Every manager has his or her own style for supervising their employees. Some prefer a hands-off, honor system that assumes their employees are doing the best work possible. The thinking goes happy employees feel trusted, work hard and don’t need to be micromanaged. Maybe they take an extra 10 minutes for lunch. So long as they’re getting the job done, isn’t that what really matters? Others advocate for a more vigilant approach by using GPS and other technologies to limit ‘goof time,’ as one McKinsey & Company consultant put it earlier this year at Field Service 2011. Who’s to say which approach works best. When it comes to managing technicians in the field, a one-size-fits-all approach doesn’t work.

Coca-Cola Bottling Co, however, has taken a “Third Way” when it comes to managing its mobile workforce. According to ZDNet’s Eric Lai, Coca-Cola gave their salespeople iPads and actually encouraged them to download Angry Birds and other games. Their rationale? Employees take better care of the devices if they’re having fun with them. Plus, Angry Birds acted as gamified training, teaching employees how to use the iPad’s touchscreen. According to a Coca-Cola exec, the strategy actually worked.

This has implications for the rugged devices, too. Lai mentions an analyst who shares a story about an Australian company with more than 700 employees in the field. According to the analyst, the company first gave its employees rugged devices, but the devices kept coming back broken. So they switched to iPads, and virtually none were broken during the first year. The iPads may have been more delicate than their rugged predecessors, but employees enjoyed using them and treated them more delicately.
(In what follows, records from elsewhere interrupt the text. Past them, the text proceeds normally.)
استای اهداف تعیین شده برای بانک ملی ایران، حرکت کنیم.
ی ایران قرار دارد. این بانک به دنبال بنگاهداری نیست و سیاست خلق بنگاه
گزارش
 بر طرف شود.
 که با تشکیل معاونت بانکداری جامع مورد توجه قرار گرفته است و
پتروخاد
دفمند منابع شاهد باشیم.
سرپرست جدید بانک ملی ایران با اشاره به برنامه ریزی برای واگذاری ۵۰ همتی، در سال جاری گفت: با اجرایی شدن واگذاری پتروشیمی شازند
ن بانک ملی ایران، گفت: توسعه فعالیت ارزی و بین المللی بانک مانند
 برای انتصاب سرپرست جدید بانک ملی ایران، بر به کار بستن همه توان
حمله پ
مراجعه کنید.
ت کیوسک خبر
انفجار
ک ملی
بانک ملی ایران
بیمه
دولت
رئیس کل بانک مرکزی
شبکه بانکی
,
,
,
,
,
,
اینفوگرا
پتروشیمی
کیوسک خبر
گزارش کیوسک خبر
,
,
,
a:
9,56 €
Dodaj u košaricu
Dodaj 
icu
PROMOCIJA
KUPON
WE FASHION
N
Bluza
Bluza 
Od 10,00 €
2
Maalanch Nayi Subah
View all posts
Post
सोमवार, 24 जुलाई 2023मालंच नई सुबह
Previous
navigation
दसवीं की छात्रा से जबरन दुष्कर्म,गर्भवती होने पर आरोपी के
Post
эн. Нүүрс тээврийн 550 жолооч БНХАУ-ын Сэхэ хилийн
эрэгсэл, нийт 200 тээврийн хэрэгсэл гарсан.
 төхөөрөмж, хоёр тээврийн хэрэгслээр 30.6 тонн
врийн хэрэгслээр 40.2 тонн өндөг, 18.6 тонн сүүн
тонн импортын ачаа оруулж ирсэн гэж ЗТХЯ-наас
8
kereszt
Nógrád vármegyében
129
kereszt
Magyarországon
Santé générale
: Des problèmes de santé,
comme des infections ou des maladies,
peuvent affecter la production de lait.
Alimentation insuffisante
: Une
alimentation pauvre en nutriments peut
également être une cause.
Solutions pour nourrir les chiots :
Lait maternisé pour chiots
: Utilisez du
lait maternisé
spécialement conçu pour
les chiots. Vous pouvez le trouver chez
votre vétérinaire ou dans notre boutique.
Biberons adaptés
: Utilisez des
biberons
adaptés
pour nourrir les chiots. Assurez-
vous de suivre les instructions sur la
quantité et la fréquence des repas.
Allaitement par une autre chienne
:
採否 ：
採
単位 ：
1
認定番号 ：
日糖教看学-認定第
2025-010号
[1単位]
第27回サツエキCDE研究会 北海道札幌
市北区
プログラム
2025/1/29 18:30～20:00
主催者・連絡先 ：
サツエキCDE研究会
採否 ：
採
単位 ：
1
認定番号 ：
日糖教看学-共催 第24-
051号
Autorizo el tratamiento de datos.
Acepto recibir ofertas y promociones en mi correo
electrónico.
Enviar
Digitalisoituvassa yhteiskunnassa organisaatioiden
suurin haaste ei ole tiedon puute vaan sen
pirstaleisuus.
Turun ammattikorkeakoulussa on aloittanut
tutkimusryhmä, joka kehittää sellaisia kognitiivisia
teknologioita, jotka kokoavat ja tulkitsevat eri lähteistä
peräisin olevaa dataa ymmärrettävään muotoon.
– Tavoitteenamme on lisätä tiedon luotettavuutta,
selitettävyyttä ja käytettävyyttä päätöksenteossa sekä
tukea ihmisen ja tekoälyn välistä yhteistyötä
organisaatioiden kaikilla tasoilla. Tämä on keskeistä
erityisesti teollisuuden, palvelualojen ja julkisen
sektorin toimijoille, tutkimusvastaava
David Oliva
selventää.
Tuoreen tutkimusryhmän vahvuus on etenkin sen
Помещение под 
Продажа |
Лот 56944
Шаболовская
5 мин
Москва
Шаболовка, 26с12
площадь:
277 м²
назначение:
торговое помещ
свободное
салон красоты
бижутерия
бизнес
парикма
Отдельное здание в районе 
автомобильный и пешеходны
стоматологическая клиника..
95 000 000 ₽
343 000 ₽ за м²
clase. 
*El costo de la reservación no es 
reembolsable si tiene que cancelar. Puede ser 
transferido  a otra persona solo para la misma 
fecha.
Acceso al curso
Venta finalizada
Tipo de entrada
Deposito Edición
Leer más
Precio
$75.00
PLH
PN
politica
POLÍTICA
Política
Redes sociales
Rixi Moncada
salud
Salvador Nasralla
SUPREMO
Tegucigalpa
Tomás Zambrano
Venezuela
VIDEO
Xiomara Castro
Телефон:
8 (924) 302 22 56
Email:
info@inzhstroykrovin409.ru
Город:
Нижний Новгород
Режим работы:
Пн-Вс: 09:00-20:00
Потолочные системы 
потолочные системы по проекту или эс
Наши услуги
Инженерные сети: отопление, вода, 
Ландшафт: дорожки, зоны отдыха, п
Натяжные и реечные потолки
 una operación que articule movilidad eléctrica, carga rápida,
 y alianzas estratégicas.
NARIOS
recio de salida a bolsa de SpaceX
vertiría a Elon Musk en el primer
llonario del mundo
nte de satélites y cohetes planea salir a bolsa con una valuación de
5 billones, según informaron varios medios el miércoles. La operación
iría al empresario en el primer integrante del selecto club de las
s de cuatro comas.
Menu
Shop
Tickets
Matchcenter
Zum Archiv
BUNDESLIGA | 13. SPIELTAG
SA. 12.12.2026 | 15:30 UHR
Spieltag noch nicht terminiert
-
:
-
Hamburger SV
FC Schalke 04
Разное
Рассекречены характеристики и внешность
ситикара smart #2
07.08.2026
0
That’s not to say managers should encourage their mobile employees to spend endless hours playing Angry Birds or getting caught up on Facebook. It’s well-known that employee productivity plummets during March Madness, costing companies upwards $1.8 billion in lost productivity during the first week of the tournament alone. (Others claim those numbers are vastly exaggerated, and that the energy and emotion employees get from filling out a bracket and following the games can actually translate to increased energy at work.) Facebook and other social media sites are another usual suspect in wasted employee productivity. Computerworld cites a study by Nucleus Research that found companies that allow Facebook at work lose, on average, 1.5 percent in employee productivity.

But most of the existing research focuses on office-bound employees tethered to their PCs. It’s the early days of mobile workforces — or at least mobile workforce productivity studies — and the jury’s still out on whether granting mobile employees a few diversions pays off in happier, more productive employees who treat their devices more tenderly.

So far, though, it’s working for Coca-Cola.